Although much is known about the lubrication of NASCAR and NHRA engines with very low viscosity oils, three factors keep this information from translating directly to heavy-duty diesel truck engines.

It isn’t easy to reconfigure engines to live well on very light engine oils, particularly if the surfaces to be lubricated are of the same metallurgy. That’s why cam and lifter metallurgy is so important, and you can’t run a steel distributor gear on a steel camshaft. You can decrease adhesive bonding significantly by switching to dissimilar materials such as bronze and steel.

Inadequate oil pressure is also a problem when trying to run extremely low viscosity oils. Although crank and rod bearings can survive on much lower oil pressure than most people believe, cam lobes, fuel pump pushrods, timing gears, and some distributor gears depend on oil being squirted onto those surfaces to survive.
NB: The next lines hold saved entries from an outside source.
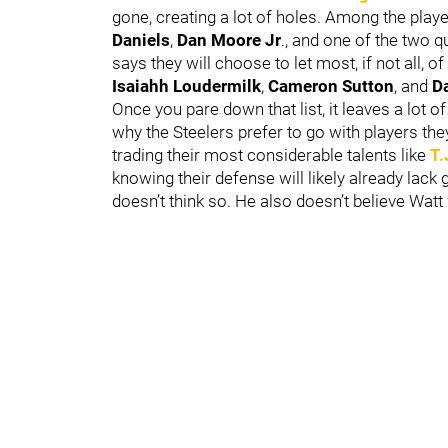
gone, creating a lot of holes. Among the player
Daniels
,
Dan Moore Jr
., and one of the two 
says they will choose to let most, if not all, o
Isaiahh Loudermilk
,
Cameron Sutton
,
and
Da
Once you pare down that list, it leaves a lot of
why the Steelers prefer to go with players they
trading their most considerable talents like
T.
knowing their defense will likely already lac
doesn’t think so. He also doesn’t believe Watt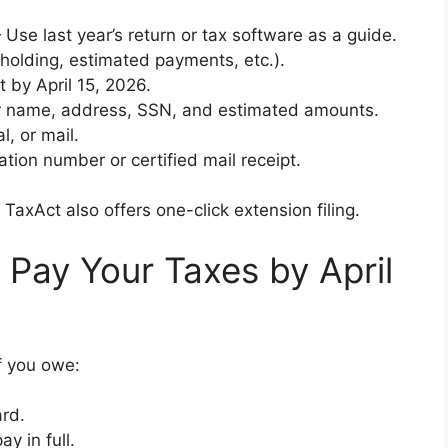
Use last year’s return or tax software as a guide.
holding, estimated payments, etc.).
t by April 15, 2026.
 name, address, SSN, and estimated amounts.
l, or mail.
ion number or certified mail receipt.
TaxAct also offers one-click extension filing.
 Pay Your Taxes by April
f you owe:
ard.
y in full.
Low oil pressure reduces the pressure used to squirt oil onto those components.

So, what determines how much oil pressure a given engine makes besides the viscosity of the oil? In my mind, oil pressure depends on the output of the oil pump minus the controllable leaks in various engine components. Decreasing rod and main bearing clearances and connecting rod cheek clearances can be used to raise oil pressure, but can all the other “leaks” in the engine be resized accordingly? And what effect do valve clearances have on oil pressure?

The point of all this discussion is that much diesel engine development work will be required before diesel engines can utilize significantly thinner oils than are available today. Current engine designs will operate satisfactorily on the PC-11A (API CK-4) diesel oils, but don’t utilize the PC-11B oils unless you are operating in a very cold environment like Alaska. Also, never use an engine oil that says, “For gasoline engines.”